Copy all of the following lines word for word, keeping every line as it appears.

━━ Entries supplied ━━

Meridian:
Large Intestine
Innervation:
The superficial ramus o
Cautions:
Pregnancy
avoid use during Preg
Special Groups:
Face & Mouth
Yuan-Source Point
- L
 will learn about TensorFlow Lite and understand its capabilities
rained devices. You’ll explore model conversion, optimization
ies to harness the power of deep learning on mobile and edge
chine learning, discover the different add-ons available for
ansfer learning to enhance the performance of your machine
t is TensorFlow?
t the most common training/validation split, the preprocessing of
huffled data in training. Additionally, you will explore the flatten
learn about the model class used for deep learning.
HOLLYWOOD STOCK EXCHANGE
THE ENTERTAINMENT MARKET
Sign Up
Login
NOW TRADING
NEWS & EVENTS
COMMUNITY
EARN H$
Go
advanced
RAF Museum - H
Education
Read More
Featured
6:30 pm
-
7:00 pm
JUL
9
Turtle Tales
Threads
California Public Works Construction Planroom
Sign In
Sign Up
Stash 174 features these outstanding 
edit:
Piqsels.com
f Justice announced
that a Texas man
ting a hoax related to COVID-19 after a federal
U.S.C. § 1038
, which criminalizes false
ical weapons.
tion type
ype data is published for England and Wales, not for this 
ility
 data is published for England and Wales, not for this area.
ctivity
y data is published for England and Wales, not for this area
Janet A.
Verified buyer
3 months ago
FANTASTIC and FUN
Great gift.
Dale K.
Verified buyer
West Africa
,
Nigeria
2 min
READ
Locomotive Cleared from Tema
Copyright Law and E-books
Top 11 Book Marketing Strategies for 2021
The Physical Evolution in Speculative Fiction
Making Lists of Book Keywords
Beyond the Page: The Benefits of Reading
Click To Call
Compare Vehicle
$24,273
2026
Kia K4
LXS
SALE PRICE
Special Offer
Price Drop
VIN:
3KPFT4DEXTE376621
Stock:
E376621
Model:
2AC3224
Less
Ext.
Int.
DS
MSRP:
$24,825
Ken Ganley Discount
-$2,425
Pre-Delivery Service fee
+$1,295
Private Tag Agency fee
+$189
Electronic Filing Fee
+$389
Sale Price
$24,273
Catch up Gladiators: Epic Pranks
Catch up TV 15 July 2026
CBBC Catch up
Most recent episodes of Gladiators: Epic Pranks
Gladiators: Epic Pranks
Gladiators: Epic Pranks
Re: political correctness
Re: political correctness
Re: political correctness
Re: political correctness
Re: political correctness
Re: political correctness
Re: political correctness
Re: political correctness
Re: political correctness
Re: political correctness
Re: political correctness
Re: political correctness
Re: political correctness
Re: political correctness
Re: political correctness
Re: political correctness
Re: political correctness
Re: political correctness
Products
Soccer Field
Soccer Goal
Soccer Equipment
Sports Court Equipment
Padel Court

━━━

## Exercise solution
Meridian:
Large Intestine
Innervation:
The superficial ramus o
Cautions:
Pregnancy
avoid use during Preg
Special Groups:
Face & Mouth
Yuan-Source Point
- L
 will learn about TensorFlow Lite and understand its capabilities
rained devices. You’ll explore model conversion, optimization
ies to harness the power of deep learning on mobile and edge
chine learning, discover the different add-ons available for
ansfer learning to enhance the performance of your machine
t is TensorFlow?
t the most common training/validation split, the preprocessing of
huffled data in training. Additionally, you will explore the flatten
learn about the model class used for deep learning.
HOLLYWOOD STOCK EXCHANGE
THE ENTERTAINMENT MARKET
Sign Up
Login
NOW TRADING
NEWS & EVENTS
COMMUNITY
EARN H$
Go
advanced
RAF Museum - H
Education
Read More
Featured
6:30 pm
-
7:00 pm
JUL
9
Turtle Tales
Threads
California Public Works Construction Planroom
Sign In
Sign Up
Stash 174 features these outstanding 
edit:
Piqsels.com
f Justice announced
that a Texas man
ting a hoax related to COVID-19 after a federal
U.S.C. § 1038
, which criminalizes false
ical weapons.
tion type
ype data is published for England and Wales, not for this 
ility
 data is published for England and Wales, not for this area.
ctivity
y data is published for England and Wales, not for this area
Janet A.
Verified buyer
3 months ago
FANTASTIC and FUN
Great gift.
Dale K.
Verified buyer
West Africa
,
Nigeria
2 min
READ
Locomotive Cleared from Tema
Copyright Law and E-books
Top 11 Book Marketing Strategies for 2021
The Physical Evolution in Speculative Fiction
Making Lists of Book Keywords
Beyond the Page: The Benefits of Reading
Click To Call
Compare Vehicle
$24,273
2026
Kia K4
LXS
SALE PRICE
Special Offer
Price Drop
VIN:
3KPFT4DEXTE376621
Stock:
E376621
Model:
2AC3224
Less
Ext.
Int.
DS
MSRP:
$24,825
Ken Ganley Discount
-$2,425
Pre-Delivery Service fee
+$1,295
Private Tag Agency fee
+$189
Electronic Filing Fee
+$389
Sale Price
$24,273
Catch up Gladiators: Epic Pranks
Catch up TV 15 July 2026
CBBC Catch up
Most recent episodes of Gladiators: Epic Pranks
Gladiators: Epic Pranks
Gladiators: Epic Pranks
Re: political correctness
Re: political correctness
Re: political correctness
Re: political correctness
Re: political correctness
Re: political correctness
Re: political correctness
Re: political correctness
Re: political correctness
Re: political correctness
Re: political correctness
Re: political correctness
Re: political correctness
Re: political correctness
Re: political correctness
Re: political correctness
Re: political correctness
Re: political correctness
Products
Soccer Field
Soccer Goal
Soccer Equipment
Sports Court Equipment
Padel Court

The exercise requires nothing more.